MESA, Ariz. – Brett Lawrie often is heard before he’s seen in the A’s clubhouse at Hohokam Stadium.
His locker is hidden behind a large wall, alongside some of Oakland’s other big-name newcomers, and out of view to those entering the spacious room.
But Lawrie usually is talking, and you know he’s near.
The A’s new third baseman rides a nonstop adrenaline rush -- always chirping, always moving. Even when he sits for an interview, his legs are bouncing up and down as if he’s chained to the chair and itching to break loose.
“He’s pretty much been that way,” said Lawrie’s father, Russ. “He’s never been a guy to sit down and watch a TV program. He’ll watch a bit of golf, but he put a putting green in his family room so he can putt while watching golf.”
When people talk about the 25-year-old British Columbia native, they always reference the wired personality and non-stop motor. But as Lawrie begins his A’s career after being acquired in November from Toronto, he hopes his production on the field dominates the conversation.
Lawrie was ranked the No. 1 prospect in the Pacific Coast League in 2011, but his three-plus seasons with the Blue Jays were marked by numerous injuries. Oblique strains were most problematic, and he missed 184 games total from 2012-14. The A’s aren’t looking for him to duplicate the numbers of All-Star Josh Donaldson, the player they shipped to Toronto for Lawrie and three others. But they believe Lawrie will make an impact if he can stay healthy.
Lawrie is hopeful that getting away from the artificial turf of Toronto’s Rogers Center will help, but he’s also being proactive in trying to maintain his body. He’s incorporated acupuncture sessions into his spring training routine as part of that effort.
“I’m trying to take care of my business and what I need to do,” Lawrie said. “My approach in spring training, and this year, is a lot different than what done I’ve done in the past because what I’ve done in the past isn’t working. I’m trying to take a step back and try to become a better professional.”
Lawrie made for quite the story when the Blue Jays called him up in 2011 at age 21 – a high-profile native Canadian playing for Canada’s only major league team. But Lawrie wasn’t even the most famous athlete in his own house growing up.
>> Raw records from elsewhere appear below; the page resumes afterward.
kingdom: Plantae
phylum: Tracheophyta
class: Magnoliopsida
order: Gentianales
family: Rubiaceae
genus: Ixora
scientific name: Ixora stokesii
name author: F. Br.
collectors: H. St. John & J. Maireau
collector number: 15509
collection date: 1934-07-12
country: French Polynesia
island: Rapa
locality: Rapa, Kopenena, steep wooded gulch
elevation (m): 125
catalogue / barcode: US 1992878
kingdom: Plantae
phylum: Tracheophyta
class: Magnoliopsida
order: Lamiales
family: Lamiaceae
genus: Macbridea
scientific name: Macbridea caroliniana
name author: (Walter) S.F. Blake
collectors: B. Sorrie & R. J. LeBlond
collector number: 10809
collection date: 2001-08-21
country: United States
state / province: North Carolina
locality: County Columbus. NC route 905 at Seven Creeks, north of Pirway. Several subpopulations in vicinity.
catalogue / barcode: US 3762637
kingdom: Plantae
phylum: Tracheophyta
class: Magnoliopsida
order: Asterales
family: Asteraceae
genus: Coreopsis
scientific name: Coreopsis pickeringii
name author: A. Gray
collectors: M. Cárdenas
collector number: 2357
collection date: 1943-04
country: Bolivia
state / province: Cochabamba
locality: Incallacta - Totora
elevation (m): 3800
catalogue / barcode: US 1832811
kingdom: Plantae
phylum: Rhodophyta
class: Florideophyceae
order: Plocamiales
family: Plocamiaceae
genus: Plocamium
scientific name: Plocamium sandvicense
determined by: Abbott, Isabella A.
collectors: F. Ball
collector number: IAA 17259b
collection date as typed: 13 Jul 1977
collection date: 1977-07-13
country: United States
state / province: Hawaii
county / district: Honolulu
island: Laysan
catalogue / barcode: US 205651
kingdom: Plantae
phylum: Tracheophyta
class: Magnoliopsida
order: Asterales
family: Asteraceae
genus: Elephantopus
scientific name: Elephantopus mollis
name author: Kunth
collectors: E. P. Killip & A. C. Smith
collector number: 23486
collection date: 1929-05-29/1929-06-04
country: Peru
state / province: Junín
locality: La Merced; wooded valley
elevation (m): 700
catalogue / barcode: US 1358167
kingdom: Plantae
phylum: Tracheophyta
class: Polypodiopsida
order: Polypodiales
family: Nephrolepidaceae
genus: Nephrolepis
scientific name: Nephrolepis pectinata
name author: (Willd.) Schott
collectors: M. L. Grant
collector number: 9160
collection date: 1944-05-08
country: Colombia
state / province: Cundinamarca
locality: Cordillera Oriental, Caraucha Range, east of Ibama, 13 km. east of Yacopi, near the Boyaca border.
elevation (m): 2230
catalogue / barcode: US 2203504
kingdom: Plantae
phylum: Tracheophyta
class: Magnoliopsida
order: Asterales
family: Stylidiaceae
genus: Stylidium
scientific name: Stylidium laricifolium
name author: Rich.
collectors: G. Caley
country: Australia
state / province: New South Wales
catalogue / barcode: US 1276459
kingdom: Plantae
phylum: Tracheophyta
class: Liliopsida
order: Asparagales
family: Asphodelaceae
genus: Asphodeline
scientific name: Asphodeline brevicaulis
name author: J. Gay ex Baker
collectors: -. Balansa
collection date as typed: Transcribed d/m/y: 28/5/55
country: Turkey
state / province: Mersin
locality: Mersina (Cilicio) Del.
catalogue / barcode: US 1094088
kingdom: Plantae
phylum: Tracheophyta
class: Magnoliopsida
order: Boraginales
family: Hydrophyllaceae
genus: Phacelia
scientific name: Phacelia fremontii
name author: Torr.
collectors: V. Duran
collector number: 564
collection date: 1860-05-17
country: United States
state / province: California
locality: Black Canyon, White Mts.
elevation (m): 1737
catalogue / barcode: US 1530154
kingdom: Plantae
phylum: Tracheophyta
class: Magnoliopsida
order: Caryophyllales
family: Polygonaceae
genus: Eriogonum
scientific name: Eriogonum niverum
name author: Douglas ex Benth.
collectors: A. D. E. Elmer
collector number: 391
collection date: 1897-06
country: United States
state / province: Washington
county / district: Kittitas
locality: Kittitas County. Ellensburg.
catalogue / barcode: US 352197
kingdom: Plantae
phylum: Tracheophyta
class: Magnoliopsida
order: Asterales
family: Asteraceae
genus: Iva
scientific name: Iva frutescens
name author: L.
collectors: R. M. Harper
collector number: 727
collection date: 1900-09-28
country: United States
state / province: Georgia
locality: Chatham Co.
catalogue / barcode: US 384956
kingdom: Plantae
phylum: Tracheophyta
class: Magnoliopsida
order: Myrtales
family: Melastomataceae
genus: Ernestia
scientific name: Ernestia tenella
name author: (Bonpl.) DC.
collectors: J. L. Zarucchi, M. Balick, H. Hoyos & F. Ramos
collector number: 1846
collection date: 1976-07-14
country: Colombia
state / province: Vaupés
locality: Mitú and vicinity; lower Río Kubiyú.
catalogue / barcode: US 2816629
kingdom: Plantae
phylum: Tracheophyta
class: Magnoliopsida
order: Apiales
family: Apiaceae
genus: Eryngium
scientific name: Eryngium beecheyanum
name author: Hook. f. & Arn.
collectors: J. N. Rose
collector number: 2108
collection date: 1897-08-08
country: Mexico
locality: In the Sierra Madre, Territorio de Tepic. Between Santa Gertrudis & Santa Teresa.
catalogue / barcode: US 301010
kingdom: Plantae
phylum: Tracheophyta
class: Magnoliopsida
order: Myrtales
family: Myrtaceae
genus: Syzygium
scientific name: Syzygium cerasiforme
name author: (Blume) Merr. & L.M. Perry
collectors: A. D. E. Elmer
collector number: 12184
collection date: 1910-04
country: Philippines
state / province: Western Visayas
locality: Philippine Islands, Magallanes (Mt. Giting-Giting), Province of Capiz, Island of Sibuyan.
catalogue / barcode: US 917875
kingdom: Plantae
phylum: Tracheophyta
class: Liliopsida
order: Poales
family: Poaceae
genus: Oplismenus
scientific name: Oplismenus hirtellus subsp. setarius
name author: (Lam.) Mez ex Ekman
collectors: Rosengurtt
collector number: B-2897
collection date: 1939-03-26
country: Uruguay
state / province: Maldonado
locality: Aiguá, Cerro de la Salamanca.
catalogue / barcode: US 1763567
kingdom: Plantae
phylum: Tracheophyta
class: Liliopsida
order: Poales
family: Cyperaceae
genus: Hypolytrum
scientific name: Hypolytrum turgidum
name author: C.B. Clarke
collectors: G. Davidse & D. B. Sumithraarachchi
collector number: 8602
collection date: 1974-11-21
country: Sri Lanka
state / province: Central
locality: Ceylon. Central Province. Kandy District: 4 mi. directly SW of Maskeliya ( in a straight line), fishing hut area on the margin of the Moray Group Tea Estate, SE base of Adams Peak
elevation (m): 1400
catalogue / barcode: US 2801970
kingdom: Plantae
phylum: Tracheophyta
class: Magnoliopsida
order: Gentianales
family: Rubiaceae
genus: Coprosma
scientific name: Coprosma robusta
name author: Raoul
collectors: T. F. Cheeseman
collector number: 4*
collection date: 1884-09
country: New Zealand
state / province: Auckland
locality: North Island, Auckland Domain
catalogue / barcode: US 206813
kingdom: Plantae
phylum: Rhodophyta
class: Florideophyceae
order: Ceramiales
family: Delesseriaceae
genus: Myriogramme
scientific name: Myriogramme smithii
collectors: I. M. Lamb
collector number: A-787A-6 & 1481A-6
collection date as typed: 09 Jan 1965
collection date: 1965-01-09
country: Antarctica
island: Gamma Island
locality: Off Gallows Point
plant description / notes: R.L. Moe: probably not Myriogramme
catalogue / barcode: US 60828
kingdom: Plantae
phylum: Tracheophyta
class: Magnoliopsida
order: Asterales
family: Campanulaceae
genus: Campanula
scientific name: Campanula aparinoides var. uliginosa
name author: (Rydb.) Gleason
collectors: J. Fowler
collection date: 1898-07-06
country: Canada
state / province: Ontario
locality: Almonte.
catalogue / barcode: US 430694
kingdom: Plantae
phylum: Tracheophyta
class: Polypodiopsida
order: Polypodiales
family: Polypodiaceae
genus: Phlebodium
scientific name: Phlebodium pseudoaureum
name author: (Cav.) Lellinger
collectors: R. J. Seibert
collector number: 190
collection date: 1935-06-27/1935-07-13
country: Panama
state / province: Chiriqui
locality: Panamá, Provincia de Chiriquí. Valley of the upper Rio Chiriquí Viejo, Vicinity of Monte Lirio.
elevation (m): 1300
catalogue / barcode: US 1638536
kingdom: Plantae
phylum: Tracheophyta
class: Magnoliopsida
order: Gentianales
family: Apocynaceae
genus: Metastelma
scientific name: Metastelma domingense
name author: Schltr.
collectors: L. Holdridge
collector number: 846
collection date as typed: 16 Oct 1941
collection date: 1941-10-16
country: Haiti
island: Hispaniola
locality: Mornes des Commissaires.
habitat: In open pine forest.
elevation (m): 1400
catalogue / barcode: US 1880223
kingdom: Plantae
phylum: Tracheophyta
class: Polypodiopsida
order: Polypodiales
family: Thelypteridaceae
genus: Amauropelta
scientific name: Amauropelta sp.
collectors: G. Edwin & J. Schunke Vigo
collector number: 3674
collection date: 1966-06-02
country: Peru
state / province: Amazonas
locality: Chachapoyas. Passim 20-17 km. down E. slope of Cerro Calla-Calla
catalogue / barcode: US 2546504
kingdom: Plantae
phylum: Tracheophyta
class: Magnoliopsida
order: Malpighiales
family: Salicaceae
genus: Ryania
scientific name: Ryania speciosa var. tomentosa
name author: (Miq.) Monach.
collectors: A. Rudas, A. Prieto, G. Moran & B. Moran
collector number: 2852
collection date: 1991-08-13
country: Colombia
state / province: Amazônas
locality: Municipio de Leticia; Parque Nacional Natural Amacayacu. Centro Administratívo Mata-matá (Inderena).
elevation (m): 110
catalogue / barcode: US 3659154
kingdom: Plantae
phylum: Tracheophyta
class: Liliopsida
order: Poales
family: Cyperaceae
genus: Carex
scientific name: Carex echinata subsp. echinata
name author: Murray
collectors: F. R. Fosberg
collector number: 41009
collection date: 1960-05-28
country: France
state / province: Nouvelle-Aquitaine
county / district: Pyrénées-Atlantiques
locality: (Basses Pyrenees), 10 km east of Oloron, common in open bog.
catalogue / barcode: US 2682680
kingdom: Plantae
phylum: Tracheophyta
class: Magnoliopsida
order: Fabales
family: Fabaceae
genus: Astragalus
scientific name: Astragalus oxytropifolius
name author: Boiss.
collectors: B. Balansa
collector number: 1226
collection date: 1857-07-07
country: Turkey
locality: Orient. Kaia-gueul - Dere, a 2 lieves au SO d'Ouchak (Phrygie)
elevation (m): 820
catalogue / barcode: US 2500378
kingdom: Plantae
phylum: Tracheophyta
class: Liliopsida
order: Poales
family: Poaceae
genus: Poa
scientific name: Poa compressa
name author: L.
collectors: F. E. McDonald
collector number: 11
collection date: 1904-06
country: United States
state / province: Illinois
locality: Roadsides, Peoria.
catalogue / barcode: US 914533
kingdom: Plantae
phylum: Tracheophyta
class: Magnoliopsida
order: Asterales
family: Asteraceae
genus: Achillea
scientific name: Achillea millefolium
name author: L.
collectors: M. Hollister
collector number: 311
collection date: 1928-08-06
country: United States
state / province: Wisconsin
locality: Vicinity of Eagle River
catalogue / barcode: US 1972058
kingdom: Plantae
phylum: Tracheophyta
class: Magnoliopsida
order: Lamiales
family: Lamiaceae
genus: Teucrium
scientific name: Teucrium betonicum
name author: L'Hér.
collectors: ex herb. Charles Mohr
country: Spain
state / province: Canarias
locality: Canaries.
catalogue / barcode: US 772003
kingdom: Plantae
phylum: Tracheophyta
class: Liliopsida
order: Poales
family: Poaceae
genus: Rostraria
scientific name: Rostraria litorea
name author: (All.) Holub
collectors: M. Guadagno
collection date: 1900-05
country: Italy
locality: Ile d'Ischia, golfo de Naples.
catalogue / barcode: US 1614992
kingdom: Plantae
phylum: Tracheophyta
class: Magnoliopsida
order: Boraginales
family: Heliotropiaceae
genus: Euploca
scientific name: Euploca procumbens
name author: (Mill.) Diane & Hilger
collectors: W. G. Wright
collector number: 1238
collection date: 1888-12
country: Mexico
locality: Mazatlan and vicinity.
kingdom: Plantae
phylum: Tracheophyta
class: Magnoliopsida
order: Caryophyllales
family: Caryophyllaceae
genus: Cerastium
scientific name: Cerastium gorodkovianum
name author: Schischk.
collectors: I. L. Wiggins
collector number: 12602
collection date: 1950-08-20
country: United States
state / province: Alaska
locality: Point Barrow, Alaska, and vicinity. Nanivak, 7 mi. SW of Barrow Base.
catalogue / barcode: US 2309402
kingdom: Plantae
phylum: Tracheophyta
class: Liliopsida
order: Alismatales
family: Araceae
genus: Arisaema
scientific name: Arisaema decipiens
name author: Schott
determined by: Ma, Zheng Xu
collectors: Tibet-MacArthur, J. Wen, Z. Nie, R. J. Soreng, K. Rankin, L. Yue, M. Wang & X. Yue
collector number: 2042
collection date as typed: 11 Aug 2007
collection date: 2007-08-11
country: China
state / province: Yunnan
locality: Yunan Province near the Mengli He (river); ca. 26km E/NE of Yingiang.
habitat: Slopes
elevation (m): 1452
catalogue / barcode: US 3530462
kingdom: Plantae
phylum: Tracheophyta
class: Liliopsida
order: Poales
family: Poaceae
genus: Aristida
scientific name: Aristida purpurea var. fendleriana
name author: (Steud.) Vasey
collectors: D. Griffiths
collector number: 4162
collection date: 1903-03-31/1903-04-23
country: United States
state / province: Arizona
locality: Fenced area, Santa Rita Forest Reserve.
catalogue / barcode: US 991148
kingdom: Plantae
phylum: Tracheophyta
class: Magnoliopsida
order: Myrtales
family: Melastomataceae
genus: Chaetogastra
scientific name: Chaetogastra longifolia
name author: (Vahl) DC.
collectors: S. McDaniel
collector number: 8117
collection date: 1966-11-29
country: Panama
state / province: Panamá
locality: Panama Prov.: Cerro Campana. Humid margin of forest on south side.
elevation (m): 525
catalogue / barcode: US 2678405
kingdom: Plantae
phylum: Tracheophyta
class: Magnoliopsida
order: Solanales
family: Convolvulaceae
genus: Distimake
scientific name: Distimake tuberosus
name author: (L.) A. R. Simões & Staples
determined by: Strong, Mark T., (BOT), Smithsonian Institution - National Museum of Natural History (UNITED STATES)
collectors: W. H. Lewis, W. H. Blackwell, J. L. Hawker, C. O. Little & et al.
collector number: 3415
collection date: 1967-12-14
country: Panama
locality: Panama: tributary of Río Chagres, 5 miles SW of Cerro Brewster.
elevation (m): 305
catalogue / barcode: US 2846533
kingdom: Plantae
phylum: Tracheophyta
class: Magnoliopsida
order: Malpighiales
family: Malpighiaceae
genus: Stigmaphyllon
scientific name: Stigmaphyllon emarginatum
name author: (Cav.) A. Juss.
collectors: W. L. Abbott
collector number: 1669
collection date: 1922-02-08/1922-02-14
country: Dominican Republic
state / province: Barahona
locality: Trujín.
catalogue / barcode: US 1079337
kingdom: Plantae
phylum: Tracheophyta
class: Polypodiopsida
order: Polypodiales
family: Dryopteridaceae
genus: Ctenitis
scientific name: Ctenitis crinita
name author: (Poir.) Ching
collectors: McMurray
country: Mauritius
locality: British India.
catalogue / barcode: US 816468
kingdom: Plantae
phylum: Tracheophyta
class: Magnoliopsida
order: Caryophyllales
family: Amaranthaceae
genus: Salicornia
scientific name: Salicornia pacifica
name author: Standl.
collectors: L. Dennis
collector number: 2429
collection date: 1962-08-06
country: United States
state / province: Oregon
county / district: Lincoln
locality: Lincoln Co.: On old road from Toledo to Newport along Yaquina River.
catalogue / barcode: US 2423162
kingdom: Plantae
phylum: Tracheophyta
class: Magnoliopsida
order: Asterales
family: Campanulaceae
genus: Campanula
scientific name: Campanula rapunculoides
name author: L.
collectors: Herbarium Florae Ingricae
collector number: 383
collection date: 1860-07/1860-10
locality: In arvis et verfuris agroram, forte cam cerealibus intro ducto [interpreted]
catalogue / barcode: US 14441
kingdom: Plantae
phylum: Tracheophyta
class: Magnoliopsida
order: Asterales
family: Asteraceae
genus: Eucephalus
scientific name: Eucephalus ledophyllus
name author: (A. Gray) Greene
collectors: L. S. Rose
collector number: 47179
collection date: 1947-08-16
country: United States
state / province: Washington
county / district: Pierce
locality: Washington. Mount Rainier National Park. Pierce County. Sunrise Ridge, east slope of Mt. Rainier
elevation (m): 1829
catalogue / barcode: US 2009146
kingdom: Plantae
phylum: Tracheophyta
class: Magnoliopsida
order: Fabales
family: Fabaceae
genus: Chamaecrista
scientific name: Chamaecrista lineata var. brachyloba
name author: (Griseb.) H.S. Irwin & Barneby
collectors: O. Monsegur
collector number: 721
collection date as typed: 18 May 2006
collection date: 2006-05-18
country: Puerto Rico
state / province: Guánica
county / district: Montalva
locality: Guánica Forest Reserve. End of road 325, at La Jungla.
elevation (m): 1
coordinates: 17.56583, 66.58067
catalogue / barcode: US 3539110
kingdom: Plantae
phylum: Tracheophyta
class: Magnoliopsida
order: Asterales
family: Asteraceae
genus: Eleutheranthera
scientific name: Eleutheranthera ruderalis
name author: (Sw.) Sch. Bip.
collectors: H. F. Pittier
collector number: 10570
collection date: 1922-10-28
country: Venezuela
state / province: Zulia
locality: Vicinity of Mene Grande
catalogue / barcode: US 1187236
His older sister, Danielle, was a stud softball pitcher who would go on to lead the University of Washington to a 2009 national championship. She played in the 2008 Beijing Olympics and is now a Pac-12 Network softball analyst after retiring from her professional playing career.
“The way my Dad did it, he never really separated the two of us,” Lawrie said. “So we competed against one another, whether that was who could jump and touch the roof, who could do more sit-ups, who could do more pushups.”
Russ Lawrie remembers coming home from work and seeing Brett and Danielle waiting on the front porch with baseball gear, hoping to go practice.
“They competed doing the dishes,” Russ said with a laugh. “Brett was always in the shadow of her. When Danielle was getting more publicity, Brett hadn’t come around yet. We always said, ‘Your time will come.’”
That competitiveness took root in Lawrie. There’s a YouTube clip of him diving over a dugout railing at Yankee Stadium in 2012 as he tried to catch a foul ball. In a game at the Rogers Center, he hurdled himself into a camera well going after another foul.
When he first arrived in the majors, his brashness could rub opponents the wrong way. Ironically, one of those moments came against the A’s in 2011. Lawrie hit a go-ahead grand slam off Craig Breslow in Toronto, then pumped his arm demonstratively rounding first base and slammed his helmet down in celebration when he reached the dugout.
Some A’s players thought it was a bit much. Second baseman Eric Sogard broke into a smile recently thinking back on that moment. He said players who show the passion that Lawrie does can get under someone’s skin until they become a teammate.
“It’s kind of like Donaldson,” Sogard said. “I played against Donaldson coming up through college and the minor leagues, and I couldn’t stand playing against him. He goes at it hard every single day and has his teammates’ back. We’re excited to have Brett over here.”
A’s manager Bob Melvin thinks fans also will notice a similarity between Lawrie and the man he’s replacing at third base.
“Our fans are gonna love him, once they get a load of him and how he goes about his business,” Melvin said.
The manager also recalled his first phone conversation with Lawrie after the trade. It wasn’t easy for Melvin to squeeze in a few sentences.
“If you do sit down and have a conversation with him, it tends to be a little one-sided at times because he’s real enthusiastic and real energetic,” Melvin said. “I like it.”